The IEA accused Pakistan of allowing the Americans to cross Pakistani territory to reach Afghanistan. Pakistan responded that the IEA has no proof. The IEA also says they have not found Zawahiri’s body but have not claimed that Zawahiri was not there when the missiles hit. Local witnesses noted that the missiles did little damage to the balcony or the room behind the balcony. No one has claimed that Zawahiri was not dead. The U.S. may have used the R9X version of the Hellfire missile. This one contains no explosives but instead depends on rapidly deploying and fast-moving metal blades to penetrate a vehicle and chop up the passengers. If R9X were used on Zawahiri he might have been chopped to pieces without doing any obvious damage to the building he was in.

July 31, 2022: In the east, on the Afghan border, there was another clash between Afghan and Iranian border guards.
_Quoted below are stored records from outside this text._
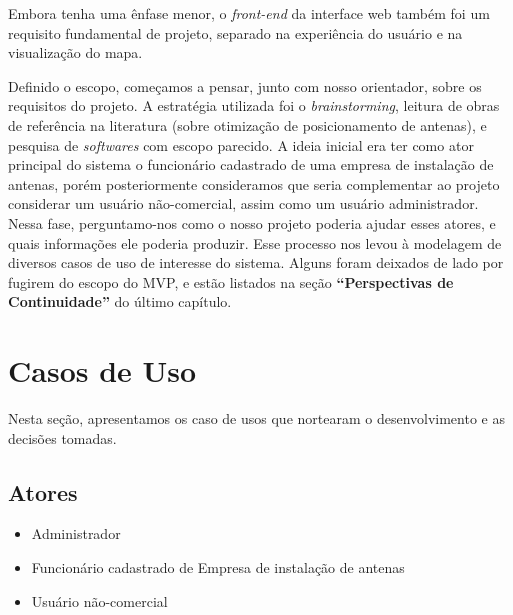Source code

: \documentclass[]{politex}
\begin{document}
Embora tenha uma ênfase menor, o \textit{front-end} da interface web também foi
um requisito fundamental de projeto, separado na experiência do usuário e na
visualização do mapa.

Definido o escopo, começamos a pensar, junto com nosso orientador, sobre os
requisitos do projeto. A estratégia utilizada foi o \textit{brainstorming},
leitura de obras de referência na literatura (sobre otimização de posicionamento
de antenas), e pesquisa de \textit{softwares} com escopo parecido. A ideia
inicial era ter como ator principal do sistema o funcionário cadastrado de uma
empresa de instalação de antenas, porém posteriormente consideramos que seria
complementar ao projeto considerar um usuário não-comercial, assim como um
usuário administrador. Nessa fase, perguntamo-nos como o nosso projeto poderia
ajudar esses atores, e quais informações ele poderia produzir. Esse processo nos
levou à modelagem de diversos casos de uso de interesse do sistema. Alguns foram
deixados de lado por fugirem do escopo do MVP, e estão listados na seção
\textbf{``Perspectivas de Continuidade''} do último capítulo.

\section{Casos de Uso}

Nesta seção, apresentamos os caso de usos que nortearam o desenvolvimento e as
decisões tomadas.

\newcommand{\usecase}[1]{\refstepcounter{usecasecounter}\label{usecase:#1}
\arabic{usecasecounter}}

\subsection{Atores}
\begin{itemize}
\item Administrador
\item Funcionário cadastrado de Empresa de instalação de antenas
\item Usuário não-comercial
\end{itemize}
\end{document}
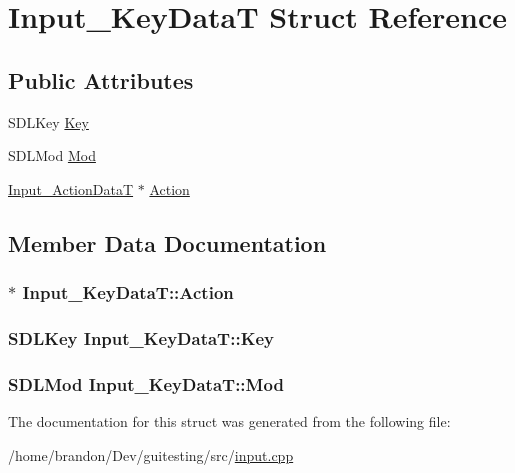 \hypertarget{struct_input___key_data_t}{
\section{Input\_\-KeyDataT Struct Reference}
\label{struct_input___key_data_t}
}
\subsection*{Public Attributes}
\begin{CompactItemize}
\item 
SDLKey \hyperlink{struct_input___key_data_t_0023b2f42397de796a32cf18b376f127}{Key}
\item 
SDLMod \hyperlink{struct_input___key_data_t_028353827a410b2b52d8b47f9b5c91ea}{Mod}
\item 
\hyperlink{struct_input___action_data_t}{Input\_\-ActionDataT} $\ast$ \hyperlink{struct_input___key_data_t_3142dedc1e2c0b261dcb9a3953401e96}{Action}
\end{CompactItemize}


\subsection{Member Data Documentation}
\hypertarget{struct_input___key_data_t_3142dedc1e2c0b261dcb9a3953401e96}{
\subsubsection[{Action}]{$\ast$ {\bf Input\_\-KeyDataT::Action}}}
\label{struct_input___key_data_t_3142dedc1e2c0b261dcb9a3953401e96}


\hypertarget{struct_input___key_data_t_0023b2f42397de796a32cf18b376f127}{
\subsubsection[{Key}]{\setlength{\rightskip}{0pt plus 5cm}SDLKey {\bf Input\_\-KeyDataT::Key}}}
\label{struct_input___key_data_t_0023b2f42397de796a32cf18b376f127}


\hypertarget{struct_input___key_data_t_028353827a410b2b52d8b47f9b5c91ea}{
\subsubsection[{Mod}]{\setlength{\rightskip}{0pt plus 5cm}SDLMod {\bf Input\_\-KeyDataT::Mod}}}
\label{struct_input___key_data_t_028353827a410b2b52d8b47f9b5c91ea}




The documentation for this struct was generated from the following file:\begin{CompactItemize}
\item 
/home/brandon/Dev/guitesting/src/\hyperlink{input_8cpp}{input.cpp}\end{CompactItemize}
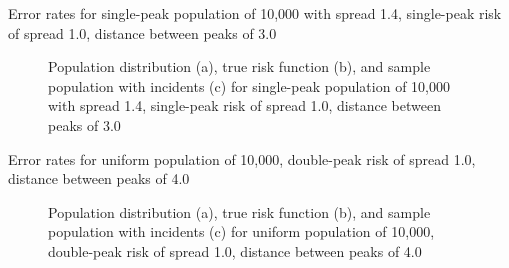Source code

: \begin{table}[H]
    
    \caption[]{Error rates for single-peak population of 10,000 with \gls{spread} 1.4, single-peak risk of \gls{spread} 1.0, distance between peaks of 3.0}
    \label{tab:mean_error_rates:p1.4_100_1_1h_3s}
\end{table}

\begin{figure}[H]
    
    \caption[]{Population distribution (a), true risk function (b), and sample population with incidents (c) for single-peak population of 10,000 with \gls{spread} 1.4, single-peak risk of \gls{spread} 1.0, distance between peaks of 3.0}
    \label{fig:distributions:p1.4_100_1_1h_3s}    
\end{figure}

\graphicspath{{./results/p1.4_100_1_1h_4s/}}
\makeatletter
{}
\makeatother

\begin{table}[H]
    
    \caption[]{Error rates for uniform population of 10,000, double-peak risk of spread 1.0, distance between peaks of 4.0}
    \label{tab:mean_error_rates:p1.4_100_1_1h_4s}
\end{table}

\begin{figure}[H]
    
    \caption[]{Population distribution (a), true risk function (b), and sample population with incidents (c) for uniform population of 10,000, double-peak risk of \gls{spread} 1.0, distance between peaks of 4.0}
    \label{fig:distributions:p1.4_100_1_1h_4s}    
\end{figure}

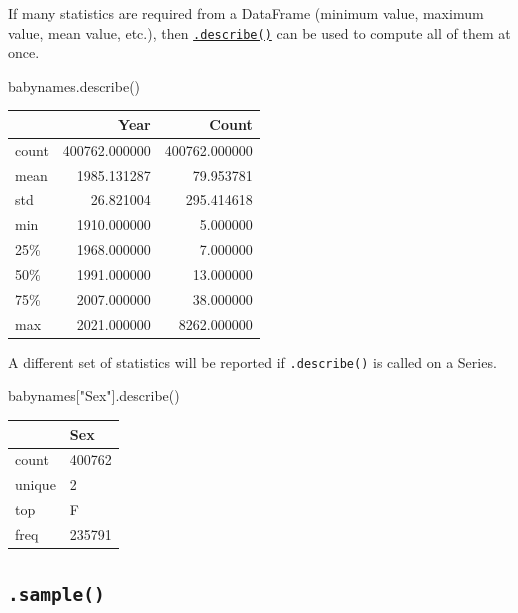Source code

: \documentclass[
  letterpaper,
  DIV=11,
  numbers=noendperiod]{scrreprt}
\newenvironment{Shaded}{\begin{snugshade}}{\end{snugshade}}
\newcommand{\NormalTok}[1]{\textcolor[rgb]{0.00,0.23,0.31}{#1}}
\newcommand{\StringTok}[1]{\textcolor[rgb]{0.13,0.47,0.30}{#1}}
\begin{document}
If many statistics are required from a DataFrame (minimum value, maximum
value, mean value, etc.), then
\href{https://pandas.pydata.org/docs/reference/api/pandas.DataFrame.describe.html}{\texttt{.describe()}}
can be used to compute all of them at once.

\begin{Shaded}
\begin{Highlighting}[]
\NormalTok{babynames.describe()}
\end{Highlighting}
\end{Shaded}

\begin{tabular}{lrr}
\toprule
{} &           Year &          Count \\
\midrule
count &  400762.000000 &  400762.000000 \\
mean  &    1985.131287 &      79.953781 \\
std   &      26.821004 &     295.414618 \\
min   &    1910.000000 &       5.000000 \\
25\%   &    1968.000000 &       7.000000 \\
50\%   &    1991.000000 &      13.000000 \\
75\%   &    2007.000000 &      38.000000 \\
max   &    2021.000000 &    8262.000000 \\
\bottomrule
\end{tabular}

A different set of statistics will be reported if \texttt{.describe()}
is called on a Series.

\begin{Shaded}
\begin{Highlighting}[]
\NormalTok{babynames[}\StringTok{"Sex"}\NormalTok{].describe()}
\end{Highlighting}
\end{Shaded}

\begin{tabular}{ll}
\toprule
{} &     Sex \\
\midrule
count  &  400762 \\
unique &       2 \\
top    &       F \\
freq   &  235791 \\
\bottomrule
\end{tabular}

\hypertarget{sample}{%
\subsection{\texorpdfstring{\texttt{.sample()}}{.sample()}}\label{sample}}
\end{document}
One Afghan was killed. The incident began when armed Afghans raised an Afghan flag across the border in Iran. The new Taliban government disagrees with Iran on where the border should be. Iran is also angry at the Taliban resuming their attacks on Afghan Shia, something the Taliban said they would not do.
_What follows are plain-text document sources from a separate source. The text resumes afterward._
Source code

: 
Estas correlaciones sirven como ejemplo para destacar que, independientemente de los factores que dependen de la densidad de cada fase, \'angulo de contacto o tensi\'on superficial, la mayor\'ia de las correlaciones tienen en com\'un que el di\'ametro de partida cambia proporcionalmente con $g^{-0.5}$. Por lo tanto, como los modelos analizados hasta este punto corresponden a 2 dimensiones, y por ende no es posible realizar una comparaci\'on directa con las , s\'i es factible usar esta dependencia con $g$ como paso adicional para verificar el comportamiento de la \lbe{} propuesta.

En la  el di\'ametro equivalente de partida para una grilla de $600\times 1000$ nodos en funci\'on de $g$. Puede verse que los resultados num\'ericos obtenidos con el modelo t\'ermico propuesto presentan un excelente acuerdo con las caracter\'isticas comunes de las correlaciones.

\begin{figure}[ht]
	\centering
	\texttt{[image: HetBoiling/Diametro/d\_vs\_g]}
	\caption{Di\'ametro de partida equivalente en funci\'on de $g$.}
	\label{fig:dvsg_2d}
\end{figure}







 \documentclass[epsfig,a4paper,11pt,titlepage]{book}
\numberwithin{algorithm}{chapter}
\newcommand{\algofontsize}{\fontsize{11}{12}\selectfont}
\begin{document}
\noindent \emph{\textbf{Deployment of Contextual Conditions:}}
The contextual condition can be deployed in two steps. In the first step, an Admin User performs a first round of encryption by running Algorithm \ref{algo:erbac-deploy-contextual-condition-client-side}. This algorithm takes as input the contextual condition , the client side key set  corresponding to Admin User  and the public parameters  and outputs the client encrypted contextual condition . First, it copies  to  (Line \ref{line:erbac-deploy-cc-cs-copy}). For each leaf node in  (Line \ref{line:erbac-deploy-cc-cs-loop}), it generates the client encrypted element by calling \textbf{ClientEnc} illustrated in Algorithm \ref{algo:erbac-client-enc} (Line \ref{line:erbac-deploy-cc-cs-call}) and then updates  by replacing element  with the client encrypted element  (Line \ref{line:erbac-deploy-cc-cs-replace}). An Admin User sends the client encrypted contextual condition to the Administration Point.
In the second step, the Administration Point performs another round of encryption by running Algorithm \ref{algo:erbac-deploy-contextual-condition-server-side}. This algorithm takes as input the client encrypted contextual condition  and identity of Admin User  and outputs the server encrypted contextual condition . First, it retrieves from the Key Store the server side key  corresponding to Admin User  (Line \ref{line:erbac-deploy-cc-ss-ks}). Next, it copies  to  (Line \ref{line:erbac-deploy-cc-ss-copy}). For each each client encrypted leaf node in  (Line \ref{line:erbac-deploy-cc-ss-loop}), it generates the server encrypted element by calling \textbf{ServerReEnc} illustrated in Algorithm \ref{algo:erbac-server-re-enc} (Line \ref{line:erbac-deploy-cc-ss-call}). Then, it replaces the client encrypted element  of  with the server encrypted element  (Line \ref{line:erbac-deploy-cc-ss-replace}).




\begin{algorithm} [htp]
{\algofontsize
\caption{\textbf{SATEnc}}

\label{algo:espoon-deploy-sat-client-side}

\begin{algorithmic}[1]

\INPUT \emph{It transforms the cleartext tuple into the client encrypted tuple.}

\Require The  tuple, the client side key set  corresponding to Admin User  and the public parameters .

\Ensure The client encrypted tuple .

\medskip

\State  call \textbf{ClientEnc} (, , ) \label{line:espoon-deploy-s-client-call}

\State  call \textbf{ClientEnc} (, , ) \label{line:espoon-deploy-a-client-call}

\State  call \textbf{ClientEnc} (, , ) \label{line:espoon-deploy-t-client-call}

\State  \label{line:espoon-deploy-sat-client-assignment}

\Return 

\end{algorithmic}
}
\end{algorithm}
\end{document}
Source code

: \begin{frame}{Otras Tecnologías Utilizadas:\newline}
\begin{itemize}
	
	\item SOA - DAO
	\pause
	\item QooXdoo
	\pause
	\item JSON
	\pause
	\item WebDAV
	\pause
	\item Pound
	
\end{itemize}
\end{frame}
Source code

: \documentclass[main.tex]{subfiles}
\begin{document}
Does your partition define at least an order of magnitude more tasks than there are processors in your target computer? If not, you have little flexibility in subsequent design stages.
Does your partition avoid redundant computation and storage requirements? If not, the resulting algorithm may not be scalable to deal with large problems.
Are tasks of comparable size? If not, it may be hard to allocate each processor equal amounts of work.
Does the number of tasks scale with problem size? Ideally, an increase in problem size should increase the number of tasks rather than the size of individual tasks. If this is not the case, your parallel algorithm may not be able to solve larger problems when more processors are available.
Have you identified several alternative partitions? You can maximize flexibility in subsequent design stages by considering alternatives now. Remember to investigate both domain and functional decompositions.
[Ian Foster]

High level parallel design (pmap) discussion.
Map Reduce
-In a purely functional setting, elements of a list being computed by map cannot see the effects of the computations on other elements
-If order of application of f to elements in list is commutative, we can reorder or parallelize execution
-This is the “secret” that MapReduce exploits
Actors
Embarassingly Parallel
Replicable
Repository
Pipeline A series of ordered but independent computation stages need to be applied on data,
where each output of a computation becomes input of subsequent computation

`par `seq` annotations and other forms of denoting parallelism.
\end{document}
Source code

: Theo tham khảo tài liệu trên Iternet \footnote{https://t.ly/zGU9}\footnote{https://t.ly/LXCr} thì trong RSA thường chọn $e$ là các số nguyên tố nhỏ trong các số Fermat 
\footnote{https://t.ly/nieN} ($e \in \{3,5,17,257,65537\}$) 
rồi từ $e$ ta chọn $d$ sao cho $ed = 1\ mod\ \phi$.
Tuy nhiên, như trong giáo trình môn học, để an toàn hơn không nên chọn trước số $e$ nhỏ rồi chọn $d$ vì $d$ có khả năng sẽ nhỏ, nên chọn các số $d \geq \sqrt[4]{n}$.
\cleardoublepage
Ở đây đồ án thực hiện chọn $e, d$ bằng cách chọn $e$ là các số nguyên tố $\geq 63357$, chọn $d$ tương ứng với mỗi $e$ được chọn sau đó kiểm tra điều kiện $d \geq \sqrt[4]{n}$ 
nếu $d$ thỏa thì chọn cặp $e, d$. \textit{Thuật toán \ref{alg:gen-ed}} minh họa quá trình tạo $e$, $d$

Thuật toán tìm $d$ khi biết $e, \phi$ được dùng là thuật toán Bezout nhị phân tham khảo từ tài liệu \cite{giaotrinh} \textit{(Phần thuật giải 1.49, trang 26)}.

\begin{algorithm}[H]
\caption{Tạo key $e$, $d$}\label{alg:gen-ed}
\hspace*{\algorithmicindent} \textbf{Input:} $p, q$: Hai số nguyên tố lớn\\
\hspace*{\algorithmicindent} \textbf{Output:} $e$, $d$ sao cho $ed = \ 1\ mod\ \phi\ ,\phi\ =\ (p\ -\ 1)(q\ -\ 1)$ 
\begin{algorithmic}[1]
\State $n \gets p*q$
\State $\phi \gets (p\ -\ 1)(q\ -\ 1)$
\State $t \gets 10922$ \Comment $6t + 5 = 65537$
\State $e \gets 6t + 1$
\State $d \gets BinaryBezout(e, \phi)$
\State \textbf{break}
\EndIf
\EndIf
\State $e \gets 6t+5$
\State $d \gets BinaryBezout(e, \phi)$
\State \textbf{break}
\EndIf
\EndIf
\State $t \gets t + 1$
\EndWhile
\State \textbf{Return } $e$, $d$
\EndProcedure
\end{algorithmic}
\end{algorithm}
July 26, 2022: In the east (Khost province) Islamic terrorists based near the border crossed into Pakistan and clashed with Pakistani troops. Two soldiers and seven terrorists were killed. The Islamic terrorists were probably TTP but the Pakistan military preferred to just describe the enemy as Islamic terrorists. Incidents like this are often caused by TTP Islamic terrorists based in Afghanistan. That is less likely now because the government and TTP agreed to a ceasefire. That leaves the growing number of al Qaeda and ISIL affiliated groups that have found sanctuary in Afghanistan and frequently carry out attacks in Pakistan and are doing it more often as relations between Pakistan and Afghanistan continue to deteriorate.